DOCUMENT SECTION
----

Last year, a record 4.2 million acres of land burned in California. So far this year, 2.5 million acres have burned, and drought has triggered low yields for grapes and other crops.

The recent climate disasters and COVID-19 pandemic have led to what Ezequiel Guzman, president of Latinos Unidos del Condado de Sonoma, calls “cumulative economic trauma” for the undocumented farmworkers who are the backbone of this state’s $49-billion agriculture industry.

“They’re trapped in a cycle of poverty,” said Assemblyman Robert Rivas (D-Hollister), the author of a new law improving farmworker access to protective equipment during fires. “They suffer from higher rates of chronic illness, their housing is horrible, and they work harder and die younger than any other class of people.”

Latinos overall are at higher risk from wildfires as they move into urban outskirts and rural areas where land is more affordable. Although they make up 18% of the U.S. population, they’re 37% of people who live in areas with the highest wildfire risk, according to risQ, an analytics company. But the undocumented and Indigenous are the most vulnerable.

----

ENTRIES PROVIDED
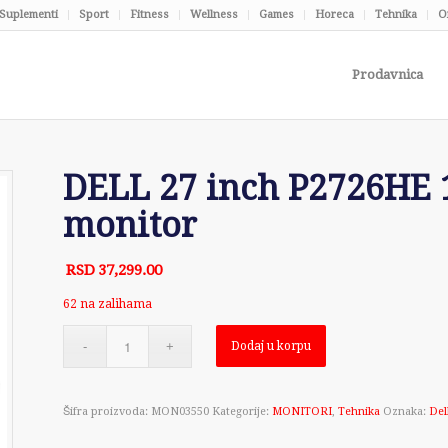
Suplementi
Sport
Fitness
Wellness
Games
Horeca
Tehnika
O
Prodavnica
DELL 27 inch P2726HE 1
monitor
RSD
37,299.00
62 na zalihama
Dodaj u korpu
Šifra proizvoda:
MON03550
Kategorije:
MONITORI
,
Tehnika
Oznaka:
Del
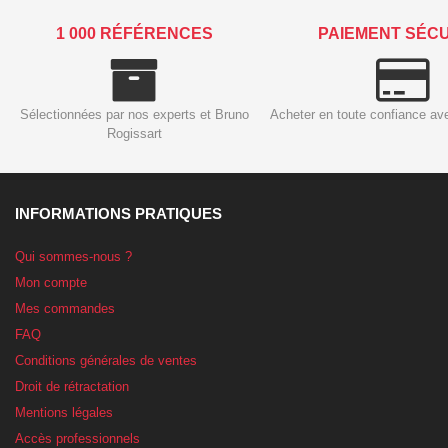
1 000 RÉFÉRENCES
PAIEMENT SÉC
Sélectionnées par nos experts et Bruno
Acheter en toute confiance av
Rogissart
INFORMATIONS PRATIQUES
Qui sommes-nous ?
Mon compte
Mes commandes
FAQ
Conditions générales de ventes
Droit de rétractation
Mentions légales
Accès professionnels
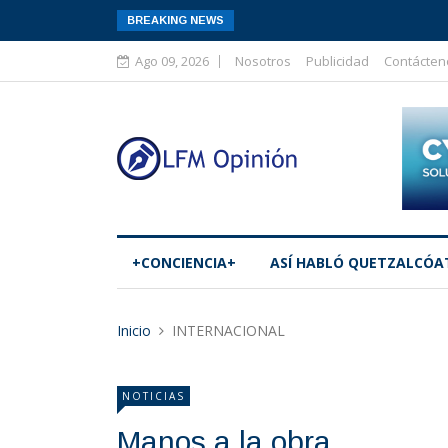
BREAKING NEWS
Ago 09, 2026
Nosotros
Publicidad
Contácten
+CONCIENCIA+
ASÍ­ HABLÓ QUETZALCÓA
Inicio
INTERNACIONAL
NOTICIAS
Manos a la obra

----

TASKS TO CARRY OUT
(1) From the passage on California farmworkers and wildfires, reproduce word for word the part that opens with the words containing "The recent climate" and closes with "state’s $49-billion agriculture industry.".
(2) In the passage on California farmworkers and wildfires, what percentage of people living in the areas with the highest wildfire risk are Latinos, according to risQ?
(3) Go on with the passage on California farmworkers and wildfires, starting after its last sentence.

PER-TASK OUTPUTS
(1)
The recent climate disasters and COVID-19 pandemic have led to what Ezequiel Guzman, president of Latinos Unidos del Condado de Sonoma, calls “cumulative economic trauma” for the undocumented farmworkers who are the backbone of this state’s $49-billion agriculture industry.

(2) 37%

(3)
Margarita Garcia, a 39-year-old Indigenous Mexican farmworker, lost her apartment in the 2017 Tubbs fire, as well as her family’s belongings. They were traumatized and temporarily homeless, but they had to keep toiling in the fields. “It doesn’t matter if we are tired,” she said. “It doesn’t matter if we haven’t slept.”

The advocacy group North Bay Jobs with Justice surveyed 100 farmworkers asking what they need in the wildfires. Among their main requests was disaster insurance — support for lost wages and property as a result of wildfires. “We need a system in place that makes sure that when agricultural workers can’t work, they are able to survive,” said Executive Director Max Bell Alper.

Farmworkers also want premium hazard pay. Breathing small particles from wildfires can cause irregular heartbeat, aggravated asthma and premature death. Farmworkers are 35 times more likely to die of heat-related illnesses than other workers. They believe they should be compensated for jeopardizing their health.

Additionally, they want safety and evacuation training in their primary languages — including Indigenous languages such as Salinas’ native Chatino or Garcia’s Mixtec. More than 100,000 of the state’s farmworkers are Indigenous, and most don't speak Spanish.

Even when the workers receive evacuation orders, many are too desperate to leave. In September 2020, when the Glass fire arrived in Sonoma County, a 49-year-old undocumented Mexican man named Roberto, who asked me to use only his first name, stayed at the vineyard where he lived after nearly everyone had evacuated. He and four other workers wanted to save the houses.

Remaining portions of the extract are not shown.